Now, I have something to go on. I already know what "lspci" will give me:

02:00.0 Network controller: Intel Corporation WiFi Link 5100

Frustratingly, dmesg (and everything.log) didn't really help me, though I may not have been looking for the right things:

dmesg | grep -i fatal
dmesg | grep -i error
dmesg | grep -i 5100
dmesg | grep -i intel

These commands gave me information that got me nowhere. I went back to Google, searched for "arch linux 3", and found an Arch thread called Wireless doesn't work after upgrade to Linux 3. (I think Google takes into account your previous search: how else could this be the #2 search result for such general search terms?) Although the poster has a Broadcom card, the first post makes me realize that my problem probably has to do with loading the proper modules for my wireless card. Looking at my original install notes, I see I've put "During the install, make sure you install iwl5000-ucode." Let's make sure that that package is there:

pacman -Qs iwl5000-ucode

Nothing.

pacman -Ss iwl5000-ucode

Again, nothing. Perhaps I needed to do something to account for this package not being available any more?
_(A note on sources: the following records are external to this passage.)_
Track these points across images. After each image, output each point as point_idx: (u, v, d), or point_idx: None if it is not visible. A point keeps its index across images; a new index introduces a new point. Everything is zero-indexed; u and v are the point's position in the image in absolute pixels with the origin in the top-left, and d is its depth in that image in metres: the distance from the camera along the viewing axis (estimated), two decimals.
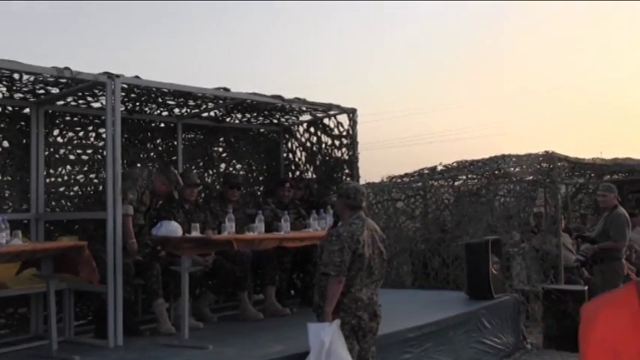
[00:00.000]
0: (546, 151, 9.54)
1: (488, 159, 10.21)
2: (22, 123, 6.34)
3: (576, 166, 10.84)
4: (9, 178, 6.25)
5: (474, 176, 10.89)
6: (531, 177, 10.03)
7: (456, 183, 10.61)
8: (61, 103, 6.55)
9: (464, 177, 10.63)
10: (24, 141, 6.31)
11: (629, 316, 3.47)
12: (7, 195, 6.24)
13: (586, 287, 8.16)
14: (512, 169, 9.99)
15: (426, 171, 10.76)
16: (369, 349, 4.95)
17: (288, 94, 7.20)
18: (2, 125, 6.24)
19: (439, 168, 10.64)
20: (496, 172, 10.19)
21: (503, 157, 10.13)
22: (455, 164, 10.58)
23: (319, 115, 8.21)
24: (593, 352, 3.55)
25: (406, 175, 11.09)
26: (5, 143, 6.26)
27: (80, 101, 6.57)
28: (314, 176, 8.55)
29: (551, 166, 9.54)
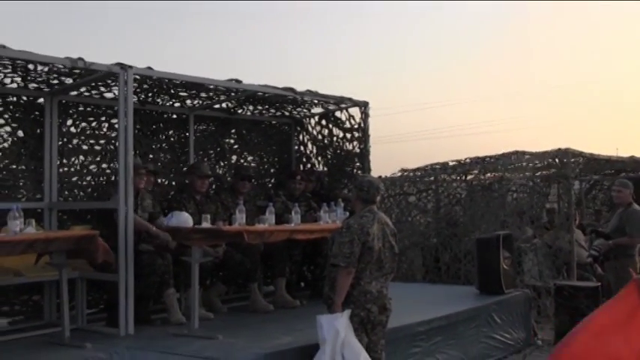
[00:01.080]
0: (559, 148, 9.49)
1: (500, 155, 10.17)
2: (37, 113, 6.39)
3: (591, 162, 10.76)
4: (23, 168, 6.30)
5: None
6: (544, 172, 9.99)
7: (468, 177, 10.56)
8: (75, 93, 6.60)
9: (476, 171, 10.58)
10: (38, 131, 6.37)
11: (627, 312, 3.48)
12: (21, 184, 6.30)
13: (599, 284, 8.12)
14: (525, 164, 9.95)
15: (438, 166, 10.73)
16: (378, 341, 4.97)
17: (301, 87, 7.22)
18: (17, 115, 6.29)
19: (451, 164, 10.61)
20: (509, 166, 10.14)
21: (517, 153, 10.08)
22: (468, 160, 10.55)
23: (331, 107, 8.22)
24: (586, 344, 3.57)
25: (418, 169, 11.07)
26: (20, 133, 6.31)
27: (93, 92, 6.61)
28: (325, 169, 8.56)
29: (564, 162, 9.49)
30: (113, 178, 6.60)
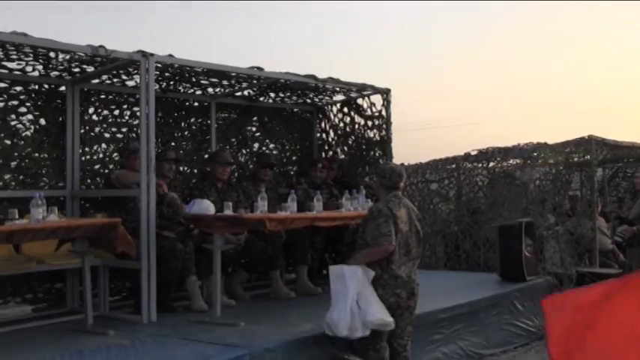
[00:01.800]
0: (582, 136, 9.39)
1: (523, 145, 10.07)
2: (59, 101, 6.42)
3: (614, 149, 10.65)
4: (45, 156, 6.35)
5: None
6: (568, 160, 9.89)
7: (490, 165, 10.48)
8: (96, 81, 6.62)
9: (498, 159, 10.49)
10: (60, 119, 6.40)
11: (637, 301, 3.45)
12: (43, 172, 6.34)
13: (621, 271, 8.05)
14: (548, 152, 9.86)
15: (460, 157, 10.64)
16: (405, 328, 4.97)
17: (323, 74, 7.20)
18: (39, 103, 6.33)
19: (473, 153, 10.53)
20: (532, 154, 10.05)
21: (539, 144, 9.97)
22: (490, 149, 10.46)
23: (353, 95, 8.18)
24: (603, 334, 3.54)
25: (439, 160, 10.99)
26: (42, 121, 6.35)
27: (115, 80, 6.63)
28: (347, 157, 8.54)
29: (588, 149, 9.40)
30: None
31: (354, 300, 4.70)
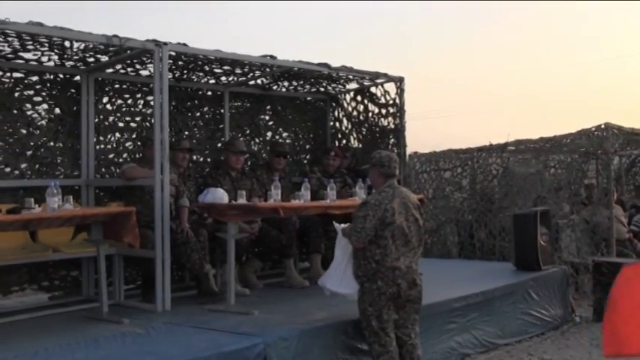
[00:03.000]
0: (599, 124, 9.29)
1: (538, 139, 9.98)
2: (73, 90, 6.45)
3: (631, 137, 10.54)
4: (60, 145, 6.38)
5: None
6: (583, 148, 9.80)
7: (504, 154, 10.42)
8: (111, 70, 6.64)
9: (513, 148, 10.43)
10: (75, 108, 6.43)
11: None
12: (58, 161, 6.38)
13: (638, 260, 7.99)
14: (564, 140, 9.77)
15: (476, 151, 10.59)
16: (409, 317, 4.93)
17: (337, 62, 7.17)
18: (54, 92, 6.36)
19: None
20: (547, 143, 9.97)
21: (555, 137, 9.87)
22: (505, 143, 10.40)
23: (366, 83, 8.15)
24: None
25: (454, 150, 10.94)
26: (57, 110, 6.38)
27: (129, 69, 6.65)
28: (360, 145, 8.51)
29: (604, 137, 9.30)
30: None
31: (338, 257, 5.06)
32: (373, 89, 8.24)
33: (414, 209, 4.96)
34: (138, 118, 6.92)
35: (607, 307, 4.01)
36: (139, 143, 6.82)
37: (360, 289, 4.87)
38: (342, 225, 5.12)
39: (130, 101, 6.87)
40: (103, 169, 6.68)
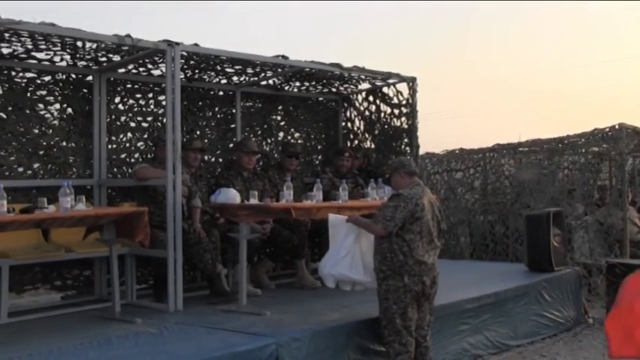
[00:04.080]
0: (613, 125, 9.23)
1: (551, 139, 9.93)
2: (85, 90, 6.46)
3: None
4: (73, 145, 6.40)
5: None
6: (597, 148, 9.74)
7: (517, 155, 10.37)
8: (123, 70, 6.66)
9: (526, 148, 10.38)
10: (87, 108, 6.44)
11: None
12: (71, 161, 6.39)
13: None
14: (577, 141, 9.72)
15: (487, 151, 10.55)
16: (425, 317, 4.96)
17: (350, 63, 7.16)
18: (66, 92, 6.37)
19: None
20: (559, 145, 9.91)
21: (568, 137, 9.82)
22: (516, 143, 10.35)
23: (378, 83, 8.13)
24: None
25: (466, 151, 10.90)
26: (69, 110, 6.40)
27: (141, 69, 6.66)
28: (372, 146, 8.49)
29: (618, 138, 9.23)
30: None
31: (345, 244, 5.17)
32: (385, 89, 8.22)
33: (437, 211, 5.06)
34: (150, 118, 6.93)
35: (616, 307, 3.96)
36: (150, 143, 6.82)
37: (382, 286, 4.87)
38: (339, 216, 5.31)
39: (141, 101, 6.88)
40: (115, 169, 6.69)
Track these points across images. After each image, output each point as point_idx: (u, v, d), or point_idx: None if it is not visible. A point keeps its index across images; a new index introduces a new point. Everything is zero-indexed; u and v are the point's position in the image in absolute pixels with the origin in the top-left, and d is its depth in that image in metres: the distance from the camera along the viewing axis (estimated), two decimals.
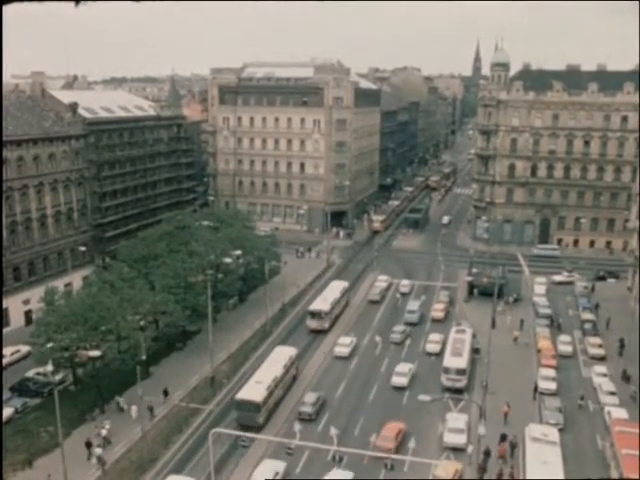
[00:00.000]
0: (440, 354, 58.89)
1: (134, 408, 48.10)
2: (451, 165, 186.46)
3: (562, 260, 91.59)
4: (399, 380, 54.63)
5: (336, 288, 73.28)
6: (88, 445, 44.14)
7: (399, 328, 65.79)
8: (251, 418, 47.08)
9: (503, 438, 44.68)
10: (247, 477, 40.78)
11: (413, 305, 72.15)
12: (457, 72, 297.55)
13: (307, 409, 49.07)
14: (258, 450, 44.39)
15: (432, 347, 61.42)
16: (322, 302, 68.67)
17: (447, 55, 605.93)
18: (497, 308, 68.19)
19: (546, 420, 47.18)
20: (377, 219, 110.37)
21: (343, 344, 61.91)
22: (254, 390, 48.35)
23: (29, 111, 73.78)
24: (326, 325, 67.07)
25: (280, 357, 54.67)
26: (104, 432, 45.65)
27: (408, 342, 64.35)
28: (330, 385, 55.38)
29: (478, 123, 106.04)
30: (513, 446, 43.85)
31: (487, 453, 42.21)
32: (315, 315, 67.05)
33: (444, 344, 60.45)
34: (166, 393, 52.16)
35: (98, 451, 43.43)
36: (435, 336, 63.15)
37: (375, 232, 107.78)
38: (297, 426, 45.87)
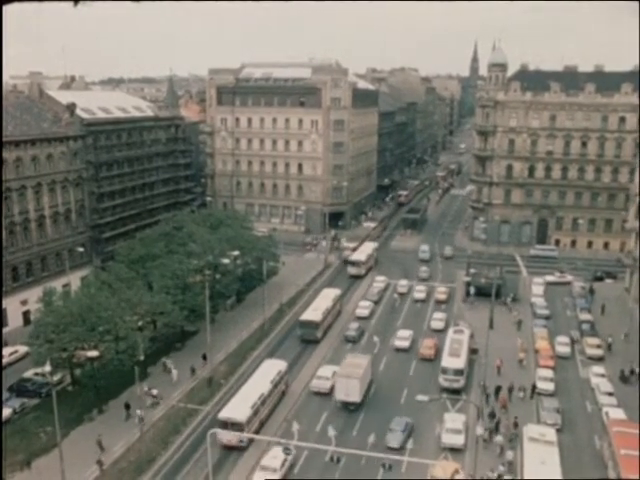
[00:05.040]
0: None
1: (175, 372, 54.92)
2: (456, 163, 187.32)
3: (560, 261, 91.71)
4: (419, 295, 77.23)
5: (369, 246, 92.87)
6: (127, 407, 48.27)
7: (423, 268, 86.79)
8: (312, 334, 63.91)
9: (498, 390, 51.43)
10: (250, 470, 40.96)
11: (424, 247, 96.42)
12: (455, 72, 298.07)
13: (352, 333, 65.24)
14: (258, 449, 44.53)
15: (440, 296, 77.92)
16: (360, 254, 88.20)
17: (445, 55, 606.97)
18: (519, 326, 67.29)
19: (544, 420, 47.32)
20: (349, 247, 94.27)
21: (364, 306, 73.46)
22: (313, 313, 65.38)
23: (27, 112, 73.72)
24: (363, 271, 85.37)
25: (328, 295, 71.03)
26: (155, 392, 50.93)
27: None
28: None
29: (476, 124, 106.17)
30: (510, 390, 51.57)
31: (488, 395, 50.49)
32: (354, 264, 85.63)
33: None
34: (204, 357, 57.41)
35: (139, 412, 46.94)
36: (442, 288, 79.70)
37: (346, 262, 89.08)
38: (295, 426, 46.04)
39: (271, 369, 52.44)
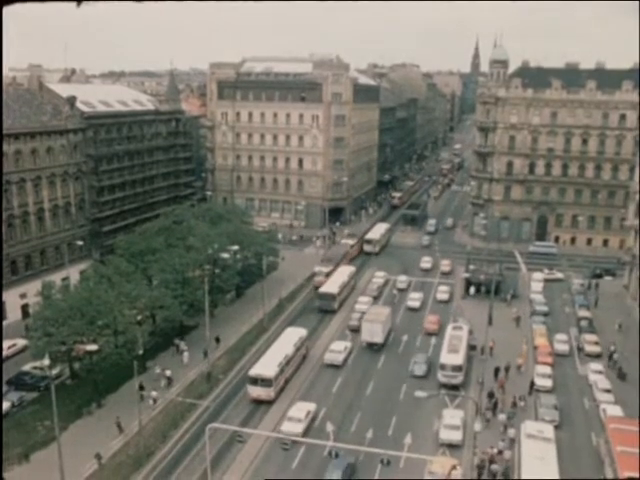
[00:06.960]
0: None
1: (186, 354, 57.63)
2: (458, 157, 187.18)
3: (559, 257, 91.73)
4: (425, 265, 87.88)
5: (381, 226, 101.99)
6: (141, 388, 48.97)
7: (426, 237, 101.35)
8: (329, 305, 70.44)
9: (497, 371, 53.61)
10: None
11: (432, 221, 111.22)
12: (456, 69, 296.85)
13: (354, 323, 66.56)
14: (258, 442, 44.61)
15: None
16: (373, 233, 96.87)
17: (446, 52, 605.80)
18: (518, 322, 67.68)
19: (542, 417, 47.38)
20: (321, 271, 78.60)
21: (363, 302, 74.60)
22: (331, 286, 72.08)
23: (27, 104, 73.50)
24: (377, 249, 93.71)
25: (344, 271, 77.78)
26: (168, 373, 53.19)
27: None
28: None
29: (477, 120, 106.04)
30: (507, 369, 54.28)
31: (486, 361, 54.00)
32: (369, 242, 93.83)
33: None
34: (218, 340, 60.37)
35: (154, 394, 49.64)
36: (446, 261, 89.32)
37: (317, 287, 75.56)
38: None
39: (293, 335, 57.99)
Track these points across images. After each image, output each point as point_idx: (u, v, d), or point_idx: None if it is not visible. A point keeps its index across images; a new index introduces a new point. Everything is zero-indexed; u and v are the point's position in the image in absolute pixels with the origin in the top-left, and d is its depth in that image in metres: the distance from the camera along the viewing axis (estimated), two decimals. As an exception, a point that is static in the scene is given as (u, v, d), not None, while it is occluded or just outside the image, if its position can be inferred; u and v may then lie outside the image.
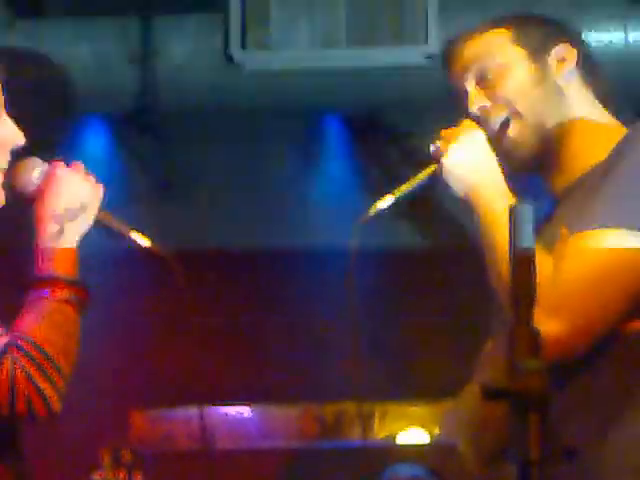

Google: "arch linux no more iwl5000". I end up on the Arch wiki wireless setup page which talks about the iwl5000 driver: "[the] iwl5000-series chipsets (including 5100BG, 5100ABG, 5100AGN, 5300AGN and 5350AGN) module has been supported since kernel 2.6.27, by the intree driver iwlagn". That explains no "iwl5000-ucode" package (in hindsight, I'm pretty sure that this package never existed and that my wife put some crack in my Raisin Bran this morning).

Edit: I think the package used to be "iwlwifi-5000-ucode", though I'm not 100% sure on that.

I now know that the iwlagn module needs to be loaded for my wireless card to work. Let's see if it is:

[root@laptop ~]$ lsmod | grep -i iwlagn
[root@laptop ~]$

Nothing there. Let's modprobe it, then:

[root@laptop ~]$ modprobe iwlagn
FATAL: Error inserting iwlagn (/lib/modules/3.0-ARCH/kernel/drivers/net/wireless/iwlwifi/iwlagn.ko.gz): Unknown symbol in module, or unknown parameter (see dmesg)
[root@laptop ~]$ 

Wonderful! I think I've found where the problem is. Let's check dmesg and get our next Google search term:

[root@laptop ~]$ dmesg
...
[ 3245.440995] iwlagn: Unknown parameter `11n_disable50'
[root@laptop ~]$ 

Back to Google to see if anyone else has the same issue: "arch linux iwlagn unknown parameter 11n_disable50". This search brings me to an Arch bug report about iwlagn not loading. The first comment says to try "depmod -a" and try again. I do it and still get the same error. The last comment is the jackpot:

hmm, wait a minute... this is a configuration error on your side: [...]

The Solution

I have enough knowledge to know that if it's a modprobe configuration error on my side, it's in /etc/modprobe.d. I go into /etc/modprobe.d and find a file called "options.conf" with the following:

options iwlagn 11n_disable=0 11n_disable50=0 swcrypto=1 swcrypto50=1

I have no clue when or why I did this (again, blame the wife for lacing my breakfast cereal with hard drugs). I remove the 11n_disable50 portion and try to modprobe again, but I get an error now for the swcrypto50 parameter. The fix is easy: I take out the swcrypto50 parameter, modprobe iwlagn--and boom! No news is good news! Now I run "ls /sys/class/net/" (remember what I learned from the very first page I landed on?) and I see wlan0 is there. Problem solved.


1 comment

Oskar #1

I had the exact same problem, thanks for helping me fix it!

The 11n_disable* flags I added since Intel drivers doesn't support n-networks very well. In my case they were both enabled though.